Transforming Datasets to Requested Complexity with Projection-based Many-Objective Genetic Algorithm
This provides a tool for researchers to create tailored datasets for benchmarking, though it is incremental as it builds on existing complexity measures and genetic algorithms.
The paper tackled the need for diverse synthetic datasets to evaluate ML methods by developing a genetic algorithm that transforms datasets to achieve target complexity levels for classification and regression tasks, with experiments showing a correlation between generated data complexity and recognition quality.

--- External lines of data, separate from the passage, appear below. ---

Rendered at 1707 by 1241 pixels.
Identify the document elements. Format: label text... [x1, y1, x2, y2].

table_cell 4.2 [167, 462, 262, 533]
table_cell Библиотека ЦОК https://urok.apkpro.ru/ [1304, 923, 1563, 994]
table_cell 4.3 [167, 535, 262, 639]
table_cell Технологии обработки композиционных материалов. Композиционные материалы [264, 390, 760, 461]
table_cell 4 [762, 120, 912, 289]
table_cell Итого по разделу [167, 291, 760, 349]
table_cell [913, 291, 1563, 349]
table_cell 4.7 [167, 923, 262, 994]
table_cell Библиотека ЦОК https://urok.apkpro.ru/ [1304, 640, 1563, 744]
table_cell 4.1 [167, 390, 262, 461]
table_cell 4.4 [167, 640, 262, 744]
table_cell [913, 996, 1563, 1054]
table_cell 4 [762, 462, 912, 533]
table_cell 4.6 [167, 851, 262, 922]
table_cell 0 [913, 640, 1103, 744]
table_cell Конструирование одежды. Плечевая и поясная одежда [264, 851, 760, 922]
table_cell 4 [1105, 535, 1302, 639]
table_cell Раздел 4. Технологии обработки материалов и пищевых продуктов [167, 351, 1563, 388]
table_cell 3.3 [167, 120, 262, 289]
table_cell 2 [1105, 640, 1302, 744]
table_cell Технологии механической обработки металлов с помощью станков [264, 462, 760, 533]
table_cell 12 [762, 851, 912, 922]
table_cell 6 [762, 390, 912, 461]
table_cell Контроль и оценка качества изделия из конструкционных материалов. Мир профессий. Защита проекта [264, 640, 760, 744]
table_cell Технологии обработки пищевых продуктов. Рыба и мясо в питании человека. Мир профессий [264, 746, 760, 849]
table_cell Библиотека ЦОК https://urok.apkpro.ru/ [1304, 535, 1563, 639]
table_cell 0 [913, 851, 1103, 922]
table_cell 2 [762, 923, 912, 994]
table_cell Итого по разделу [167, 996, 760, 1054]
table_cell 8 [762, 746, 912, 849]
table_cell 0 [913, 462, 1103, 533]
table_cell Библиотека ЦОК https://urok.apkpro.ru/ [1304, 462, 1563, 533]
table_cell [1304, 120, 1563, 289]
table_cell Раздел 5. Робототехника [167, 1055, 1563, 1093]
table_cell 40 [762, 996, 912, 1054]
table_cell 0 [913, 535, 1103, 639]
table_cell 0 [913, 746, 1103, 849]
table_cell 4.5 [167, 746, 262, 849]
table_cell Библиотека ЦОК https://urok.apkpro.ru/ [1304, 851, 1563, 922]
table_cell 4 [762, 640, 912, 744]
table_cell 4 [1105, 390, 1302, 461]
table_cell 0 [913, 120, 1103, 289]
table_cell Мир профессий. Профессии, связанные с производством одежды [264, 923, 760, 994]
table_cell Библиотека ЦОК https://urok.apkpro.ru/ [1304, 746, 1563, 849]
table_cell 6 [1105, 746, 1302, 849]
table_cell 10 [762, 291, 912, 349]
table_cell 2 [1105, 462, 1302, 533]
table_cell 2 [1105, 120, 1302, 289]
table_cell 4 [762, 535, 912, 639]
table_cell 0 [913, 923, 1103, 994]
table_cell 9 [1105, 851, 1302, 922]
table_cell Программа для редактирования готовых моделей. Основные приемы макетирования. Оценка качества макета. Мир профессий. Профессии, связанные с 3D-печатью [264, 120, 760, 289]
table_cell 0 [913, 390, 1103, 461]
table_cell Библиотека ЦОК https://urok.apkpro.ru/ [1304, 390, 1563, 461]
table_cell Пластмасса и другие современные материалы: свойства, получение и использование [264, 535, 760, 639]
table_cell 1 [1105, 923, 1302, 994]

The research community continues to seek increasingly more advanced synthetic data generators to reliably evaluate the strengths and limitations of machine learning methods. This work aims to increase the availability of datasets encompassing a diverse range of problem complexities by proposing a genetic algorithm that optimizes a set of problem complexity measures for classification and regression tasks towards specific targets. For classification, a set of 10 complexity measures was used, while for regression tasks, 4 measures demonstrating promising optimization capabilities were selected. Experiments confirmed that the proposed genetic algorithm can generate datasets with varying levels of difficulty by transforming synthetically created datasets to achieve target complexity values through linear feature projections. Evaluations involving state-of-the-art classifiers and regressors revealed a correlation between the complexity of the generated data and the recognition quality.